Pan Seared Haddock with Pear and Jalapeno Chutney
For Tuesday night’s meal, my dinner partner provided me with two ears of sweet corn, several pears and a head of broccoli, all from local farms. What a fun challenge!
Thus I give you a Pan Seared Haddock Topped with a Pear and Jalapeno Chutney, served on top of a bed of Mexican Cauliflower Rice.
Mexican Cauliflower Rice
Ingredients
• 3 cups cauliflower rice , cooked or uncooked
• 1/2 teaspoon garlic powder
• 1/2 teaspoon ground turmeric
• 1/2 teaspoon fine sea salt
• 1/4 teaspoon ground coriander
• 1 tablespoon vegetable oil
• 1 cup cheddar cheese , finely shredded
• 2 tablespoon lemon juice
• 1 cup peas , cooked
• 1 cup corn , cooked. I mixed olive oil with cumin, salt, pepper and chili powder, coated 2 ears of corn and grilled it till slightly blackened
Instructions
1. In a small bowl, combine garlic powder, turmeric, fine sea salt and coriander. Set aside.

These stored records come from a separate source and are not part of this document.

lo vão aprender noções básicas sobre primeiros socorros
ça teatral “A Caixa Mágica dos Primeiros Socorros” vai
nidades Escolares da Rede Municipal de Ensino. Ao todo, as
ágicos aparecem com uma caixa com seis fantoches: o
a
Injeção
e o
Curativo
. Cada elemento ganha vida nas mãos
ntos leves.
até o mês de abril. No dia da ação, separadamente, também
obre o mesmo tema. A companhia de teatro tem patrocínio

2. Toss raw or cooked cauliflower rice with vegetable oil and lemon juice. We liked it raw. Just chop or fool process the cauliflower into grain-sized pieces.
3. Add dry spice mix, tossing to coat.
4. Toss in cheddar cheese cooked peas and corn. If using cooked cauliflower, toss the mixture instead of stirring to prevent the mixture from getting mushy.
Pear and Jalapeno Chutney
Ingredients
• 1 tablespoon olive oil
• 1⁄3 cup chopped red onion
• 2 -3 tablespoons fresh orange juice
• 2 tablespoons fresh lemon juice
• 2 tablespoons dry white wine
• I used about 2 tablespoons of agave, as I don’t like sweet chutneys. Add whatever sweetener you like.
• 1 -2 teaspoon lemon zest
• 3 medium-hard pears, peeled and diced (about 2 cups)
• 3 tablespoons chopped scallions, both white and green parts
• 1 jalapeno, seeded and minced
• 1/2 cup diced red pepper
Directions
• Heat the oil in a large saucepan and add the onion. Cook, stirring constantly for 1 minute.
• Add the orange and lemon juices, wine, agave/sugar, and lemon zest. Cook over high heat, stirring frequently, until the juices are reduced by half.
• Stir in the pears. Continue cooking over medium-high heat until the pears are cooked through, but still have some texture, 5 to 10 minutes.
• Place the mixture in a bowl and let cool. Stir in the scallions, jalapeno, red pepper
• Remove from the heat and top each serving of fish
Pan Fried Haddock (or any white fish)
Create your dredge with whatever seasonings you like. I used flour, salt, pepper, paprika and garlic powder. Dry the fish and coat with the dredge. In a cast iron skillet, heat enough olive oil (or the oil of your liking) to a shimmer. Cook about 2-3 minutes a side.